> OBJECTIVE: Can you carry on the piece about the Brazilian wine tasting below, picking up right after its final sentence?

When Blind Muscat got the invite for the Brazilian wine tasting he attended this afternoon, he had to make it a priority. I mean, don’t those folks just drink beer and cachaça, the moonshiner’s answer to rum?

Well, of course not. If globalization means anything it means that folks will do their best to grow grapes and make wine anywhere on the planet, within some pretty broad climate limits; and they will succeed, the transfer of knowledge and capital being what it is. So, not to my surprise, the range of offerings from the 11 wineries represented at this event, sponsored by Wines From Brazil, tasted . . . pretty much like wine.

Truth In Blogging: The other reason I went, maybe the main reason, is that in my opinion, Brazilian Portuguese is the most captivating, mellifluous, sexy language spoken on earth. I don’t speak this magical tongue, but I listen to a lot of music sung in it, and I can even pronounce a word or two passably well. So as I cruised the tables, I would make a point of asking a question that the sales rep/interpreter had to translate for the winemaker/owner, just to hear the two of them talk. Who needs wine?

But I digress. Brazilian wine history starts, of course, in the 16th century with the Portuguese colonials, the same folks who brought Brazil the slave trade and the other things that made it the amazing culture it is today. The modern wine industry is still small, with far more acreage (hectareage?) devoted to juice grapes and American hybrids than to classic vinifera, and more to pink grapes than either white or red. And the modern wine connection isn’t through Portugal; it’s by way of Italian immigrants from the late 19th century on, similar to the story in Argentina and Uruguay. Vineyards and production facilities are overwhelmingly located in the far south o the country, below Rio and São Paolo, in the state of Rio Grande do Sul, more or less parallel to the wine regions of Chile, Argentina and Uruguay. 

So what kind of wines do they make, at least to show off to the North American market? Cabernet Sauvignon, Merlot and Chardonnay—what did you expect? It’s what every fledging wine producing country does to plant its flag and prove it can make mainstream wine, not just trivia question wine. Whether that is a rational long-term strategy, compared to crafting a national wine identity around something else—as Argentina is doing with Malbec and Torrontes—is debatable.

> SUPPLIED DATA:
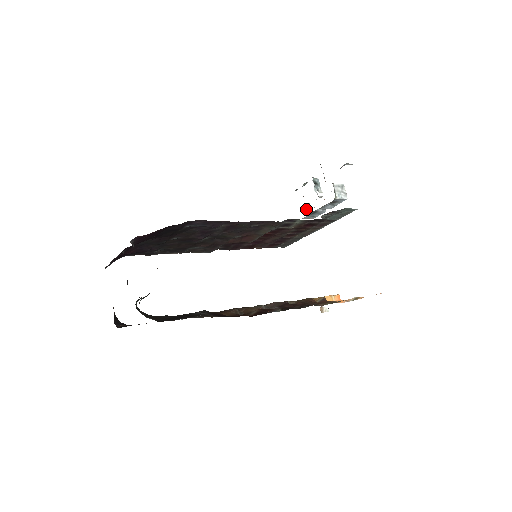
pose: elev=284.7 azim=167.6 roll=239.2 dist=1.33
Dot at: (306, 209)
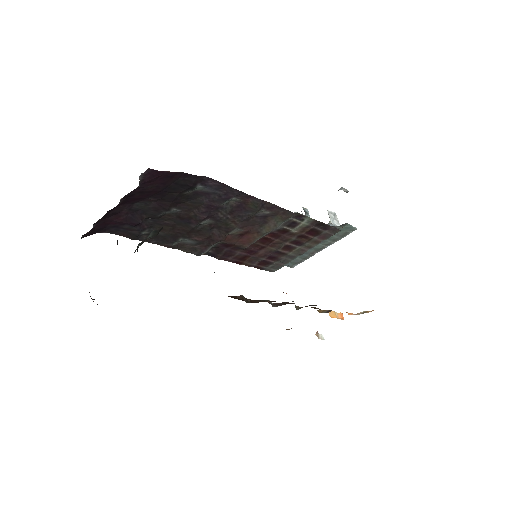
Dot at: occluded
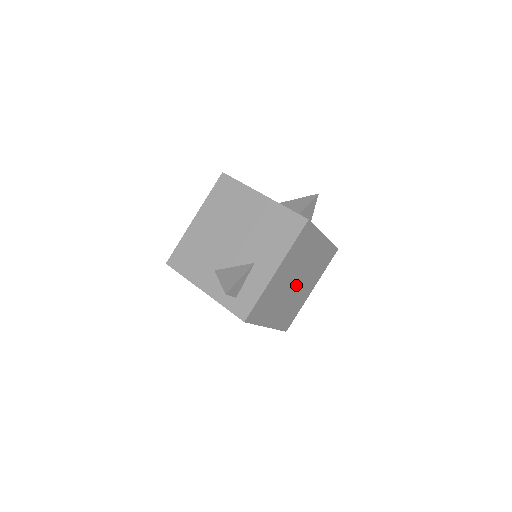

--

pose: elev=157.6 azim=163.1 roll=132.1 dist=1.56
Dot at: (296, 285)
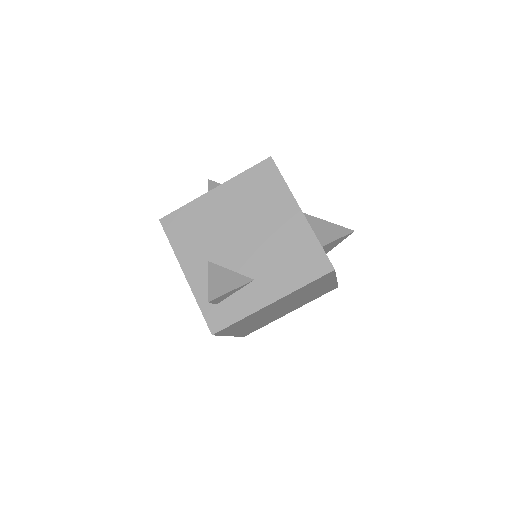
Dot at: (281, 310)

> TASK OUTPUT:
I was surprised by the number of bubblies offered by several producers, most done with classic Champagne grapes, plus the occasional Proseco and sparkling Moscatel. (The latter, of which I had two examples, were among my favorites from the tasting: 6% sugar, 6% alcohol, like Moscato d’Asti with that lovely Brazilian accent—what more can you ask for?)

In the red department, the unexpected ingredient was the prevalence of Tannat, mainly in blends. Not the easiest grape on earth to love, given to rough tannins and stingy fruit, Tannat can nonetheless give useful backbone to red blends, as it did several times here. I was on my sixth or seventh Tannat when the light bulb went off: Brazilian wine country is right over the bolder from the Uruguayan vineyards, where Tannat makes up over half the red production.

The good news on the reds: the alcohol levels were refreshingly low, anywhere from 11.5% to no more than 13%. The bad news: there were some pretty green wines in the mix, not just unripe by California’s overblown standards, but unripe by anybody’s standards.

The stars of the tasting were probably the wines from Don Laurindo, a Merlot, a Malbec and two Cabernets, all full of ripe flavors, expensive but under-control oak, and consummate winemaking. Priced (suggested US retail) from $35 to $105, they had better be good, because they’re aiming to play in a very tough, crowded, upscale league.

There’s not much point in naming bottles, since these wines are devilishly hard to find; one reason for the tasting is that the wineries are looking for importers/distributors. Several of them have a toehold on the east coast. Sooner or alter, you’ll start finding well-made $10 Brazilian wine at your local supermarket, and the real fun will start.

Meantime, there’s more information about the folks behind this particular tasting at Wines from Brazil. (You’ll notice that the first sentence of the history page says it all started with the Italians in 1875, which is about 300 years and one country off.)